Cet appel que tu nous
adresse, « ce qui vient », difficile de ne pas y penser, fait aussi
penser à un livre qui a marqué les années 2000, « L’insurrection qui vient »,
et dont l’enthousiasme n’a pas été partagé par « Lignes », ni par
moi-même alors – sur des motifs que je qualifierais pour aller vite, d’opportunisme
intellectuel. Il y avait dans ce geste d’avant-garde la volonté de faire table
rase avec un travail, un soin engagé dans le travail de la pensée et de l’écriture
politique propre à « Lignes », et l’appel à une mobilisation
existentielle qui s’emparait des outils de la philosophie sans tenir compte, en
quelque sorte, des problèmes historiques des rapports entre la philosophie, la
politique et la littérature. Sans poser le problème et les enjeux de leur dépendance
réciproque. Il faudra écrire l’histoire des liens entre les revues politiques
des années 2000 et la situation intellectuelle aujourd’hui. On commence tout
juste à pouvoir le faire. C’est l’histoire politique de la gauche radicale,
dirait-on aujourd’hui, c’est-à-dire celle des moyens théoriques et des moyens
pratiques, de leur relation et de leur relance.
Avec ce titre, « Ce qui
vient », c’est donc aussi le mot insurrection et sa question qui se
posent, restent latents, et je voudrais réagir en premier sur le rapport que
ton invitation tend à établir entre un « ce qui vient »

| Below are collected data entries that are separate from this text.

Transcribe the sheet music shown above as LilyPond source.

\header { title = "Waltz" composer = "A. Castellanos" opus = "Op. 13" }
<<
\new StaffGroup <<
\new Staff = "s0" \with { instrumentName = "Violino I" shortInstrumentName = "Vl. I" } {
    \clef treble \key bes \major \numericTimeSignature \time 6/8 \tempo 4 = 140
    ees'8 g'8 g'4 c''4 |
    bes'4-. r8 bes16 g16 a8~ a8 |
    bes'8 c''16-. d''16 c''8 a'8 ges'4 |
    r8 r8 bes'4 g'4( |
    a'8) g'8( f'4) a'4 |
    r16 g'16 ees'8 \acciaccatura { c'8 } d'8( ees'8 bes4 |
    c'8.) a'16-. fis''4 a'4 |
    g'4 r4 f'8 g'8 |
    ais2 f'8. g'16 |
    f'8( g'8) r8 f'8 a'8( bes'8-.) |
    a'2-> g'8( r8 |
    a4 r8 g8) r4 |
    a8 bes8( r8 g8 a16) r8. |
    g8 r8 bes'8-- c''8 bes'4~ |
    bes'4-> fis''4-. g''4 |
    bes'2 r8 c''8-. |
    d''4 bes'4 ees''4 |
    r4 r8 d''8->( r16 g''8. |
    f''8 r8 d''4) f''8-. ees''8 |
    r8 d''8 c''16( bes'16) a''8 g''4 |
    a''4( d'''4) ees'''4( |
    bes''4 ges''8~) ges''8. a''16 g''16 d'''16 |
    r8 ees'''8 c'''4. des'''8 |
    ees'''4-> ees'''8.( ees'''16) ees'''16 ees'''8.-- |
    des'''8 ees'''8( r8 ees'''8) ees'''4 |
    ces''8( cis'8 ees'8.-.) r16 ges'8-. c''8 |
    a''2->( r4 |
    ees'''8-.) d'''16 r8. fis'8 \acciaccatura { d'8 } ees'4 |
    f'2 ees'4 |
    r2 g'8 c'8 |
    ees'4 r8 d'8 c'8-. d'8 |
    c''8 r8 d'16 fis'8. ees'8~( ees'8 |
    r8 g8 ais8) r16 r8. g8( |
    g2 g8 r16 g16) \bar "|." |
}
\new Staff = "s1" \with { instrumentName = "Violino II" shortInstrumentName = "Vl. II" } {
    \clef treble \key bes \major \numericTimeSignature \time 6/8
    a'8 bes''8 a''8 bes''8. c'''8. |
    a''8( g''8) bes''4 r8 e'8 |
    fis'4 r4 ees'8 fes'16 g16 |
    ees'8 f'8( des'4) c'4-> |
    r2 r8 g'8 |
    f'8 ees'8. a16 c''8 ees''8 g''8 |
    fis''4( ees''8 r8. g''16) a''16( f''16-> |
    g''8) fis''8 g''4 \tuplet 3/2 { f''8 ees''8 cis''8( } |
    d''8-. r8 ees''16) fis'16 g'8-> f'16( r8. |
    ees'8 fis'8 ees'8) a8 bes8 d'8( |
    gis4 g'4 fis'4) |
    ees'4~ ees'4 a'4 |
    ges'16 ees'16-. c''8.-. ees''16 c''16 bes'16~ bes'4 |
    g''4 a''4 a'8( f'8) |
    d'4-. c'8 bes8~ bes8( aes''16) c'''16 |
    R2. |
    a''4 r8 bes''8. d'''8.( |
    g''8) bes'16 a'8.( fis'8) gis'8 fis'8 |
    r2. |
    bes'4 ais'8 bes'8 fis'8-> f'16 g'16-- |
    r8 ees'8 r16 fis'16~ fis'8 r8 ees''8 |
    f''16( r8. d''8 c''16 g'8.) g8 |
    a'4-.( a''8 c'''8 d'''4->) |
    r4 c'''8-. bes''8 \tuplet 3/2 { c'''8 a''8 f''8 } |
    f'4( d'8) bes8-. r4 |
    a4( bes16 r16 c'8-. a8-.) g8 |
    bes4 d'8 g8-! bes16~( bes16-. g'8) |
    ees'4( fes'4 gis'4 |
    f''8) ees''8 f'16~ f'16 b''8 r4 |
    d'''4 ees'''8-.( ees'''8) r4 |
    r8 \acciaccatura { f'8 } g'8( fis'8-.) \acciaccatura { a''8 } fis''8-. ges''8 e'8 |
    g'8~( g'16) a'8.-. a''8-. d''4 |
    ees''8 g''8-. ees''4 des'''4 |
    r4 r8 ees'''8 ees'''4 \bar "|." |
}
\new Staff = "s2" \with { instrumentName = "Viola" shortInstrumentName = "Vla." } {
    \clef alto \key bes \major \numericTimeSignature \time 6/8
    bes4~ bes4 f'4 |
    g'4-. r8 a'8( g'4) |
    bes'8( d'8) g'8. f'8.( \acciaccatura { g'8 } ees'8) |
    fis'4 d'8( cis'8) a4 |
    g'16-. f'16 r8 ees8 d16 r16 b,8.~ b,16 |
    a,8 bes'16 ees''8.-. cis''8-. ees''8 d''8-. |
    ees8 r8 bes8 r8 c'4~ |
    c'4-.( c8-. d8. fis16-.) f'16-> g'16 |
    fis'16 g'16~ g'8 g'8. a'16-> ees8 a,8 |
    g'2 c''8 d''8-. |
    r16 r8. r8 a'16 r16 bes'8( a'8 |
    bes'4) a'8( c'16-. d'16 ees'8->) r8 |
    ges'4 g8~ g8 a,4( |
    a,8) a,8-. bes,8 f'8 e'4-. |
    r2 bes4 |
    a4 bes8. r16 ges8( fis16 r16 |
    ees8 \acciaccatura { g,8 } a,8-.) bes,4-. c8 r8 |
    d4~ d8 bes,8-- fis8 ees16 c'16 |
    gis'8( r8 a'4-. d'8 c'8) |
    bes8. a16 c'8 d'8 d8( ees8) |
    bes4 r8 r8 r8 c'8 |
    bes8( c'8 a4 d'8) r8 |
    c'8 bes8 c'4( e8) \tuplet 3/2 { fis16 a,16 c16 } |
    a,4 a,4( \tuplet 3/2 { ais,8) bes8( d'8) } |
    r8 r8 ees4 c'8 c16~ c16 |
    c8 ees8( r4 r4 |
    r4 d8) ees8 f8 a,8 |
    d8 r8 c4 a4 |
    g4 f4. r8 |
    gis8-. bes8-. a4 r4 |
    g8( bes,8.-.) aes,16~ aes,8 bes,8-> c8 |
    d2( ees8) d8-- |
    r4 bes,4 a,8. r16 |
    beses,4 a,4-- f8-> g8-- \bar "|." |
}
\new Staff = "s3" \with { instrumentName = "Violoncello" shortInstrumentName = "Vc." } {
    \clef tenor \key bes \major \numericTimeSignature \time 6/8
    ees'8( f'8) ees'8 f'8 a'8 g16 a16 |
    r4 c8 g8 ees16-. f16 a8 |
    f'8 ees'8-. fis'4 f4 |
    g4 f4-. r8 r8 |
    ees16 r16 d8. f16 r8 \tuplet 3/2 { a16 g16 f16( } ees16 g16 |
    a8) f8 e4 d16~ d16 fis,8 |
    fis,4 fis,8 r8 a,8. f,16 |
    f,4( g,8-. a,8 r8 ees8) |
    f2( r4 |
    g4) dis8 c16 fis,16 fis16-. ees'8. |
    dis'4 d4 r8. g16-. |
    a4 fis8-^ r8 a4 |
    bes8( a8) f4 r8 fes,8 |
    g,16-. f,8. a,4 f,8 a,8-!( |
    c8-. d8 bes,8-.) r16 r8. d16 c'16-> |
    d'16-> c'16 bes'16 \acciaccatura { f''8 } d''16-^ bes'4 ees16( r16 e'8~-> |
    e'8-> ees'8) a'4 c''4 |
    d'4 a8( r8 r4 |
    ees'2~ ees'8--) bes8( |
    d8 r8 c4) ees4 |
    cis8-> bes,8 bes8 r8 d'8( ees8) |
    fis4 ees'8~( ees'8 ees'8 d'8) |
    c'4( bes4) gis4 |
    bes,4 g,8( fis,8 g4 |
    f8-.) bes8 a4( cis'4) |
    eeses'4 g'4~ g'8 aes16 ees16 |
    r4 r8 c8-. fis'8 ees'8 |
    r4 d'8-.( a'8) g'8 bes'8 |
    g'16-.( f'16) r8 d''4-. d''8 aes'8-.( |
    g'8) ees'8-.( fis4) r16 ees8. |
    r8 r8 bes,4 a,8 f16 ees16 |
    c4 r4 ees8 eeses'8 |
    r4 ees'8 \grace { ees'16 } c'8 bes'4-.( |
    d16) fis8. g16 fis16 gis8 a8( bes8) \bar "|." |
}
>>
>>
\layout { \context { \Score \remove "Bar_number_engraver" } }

révolutionnaire, insurrectionnel et un « ce qui vient » fasciste et surréactif.
Pour distinguer l’un de l’autre, si possible, et malgré leur relation
historique (je pense aux années 1930), et sans complaisance non plus pour l’un
ou l’autre. Pour ne pas sombrer dans un pessimisme qui nous empêcherait de
voir, à côté du fascisme, ce qui résiste, ce qui survit.
Et en effet, l’insurrection
survit, qu’on n’attend pas, qui ne ressemble peut-être pas à celle qu’on
attend, mais qui rouvre à chaque fois l’arène d’un conflit, une scène politique
qui actualise les rapports de force en présence, et constitue en cela la
volonté de représenter et de symboliser un tort. Les émeutes qui ont eu lieu
partout en France cette année contre la réforme des retraites, et par ailleurs
celles qui ont fait suite à l’assassinat du jeune Nahel par un policier, en
juillet dernier, comptent au nombre de ces évènements qui ne sont pas fascistes
mais qui sont insurrectionnels, et qui me font penser que la répartition des
forces, de la force et des torts, ne suit pas une seule ligne.
Et de fait, sans en
attribuer l’autorité à aucun texte ni revue ni auteur, l’insurrection, la
pratique émeutière et l’activisme en général est un mode d’expression politique
qui revient, et s’impose depuis les années 2000, et constitue aujourd’hui une
expérience, une forme de résistance à l’autoritarisme de l’état (les 49.3), aux
violences policières, à l’imposition d’infrastructure écocides, mais également
aux milices d’extrême droite. Daniel Bensaid, dans le numéro « Ruptures
sociales – ruptures raciales » en 2006 avait d’ailleurs donné des outils
pour tisser une relation entre le mouvement contre le CPE et les émeutes des
banlieues, les faire résonner du point de vue social sans les assimiler l’une à
l’autre, ni les opposer. La ressemblance entre cette période et les évènements
de cette année, les différentes facettes de la révolte sociale, est d’ailleurs
saisissante.
Si je suis en désaccord avec
ta décision – il me semble que « Lignes » devrait continuer contre le
fascisme plutôt que de baisser le rideau, comme tu dis – j’y répondrai en
cherchant dans ma propre expérience les moyens que la revue m’a donnés pour
lutter contre.
Plutôt que : où
allons-nous ? : Qu’avons-nous appris ensemble ? Et que
reste-t-il à apprendre ?
Et, peut-être : comment
défaire l’impression que le fascisme serait exactement cela : la défaite
de la pensée. Impression, sentiment, qui nous prennent au piège de l’un et de l’autre.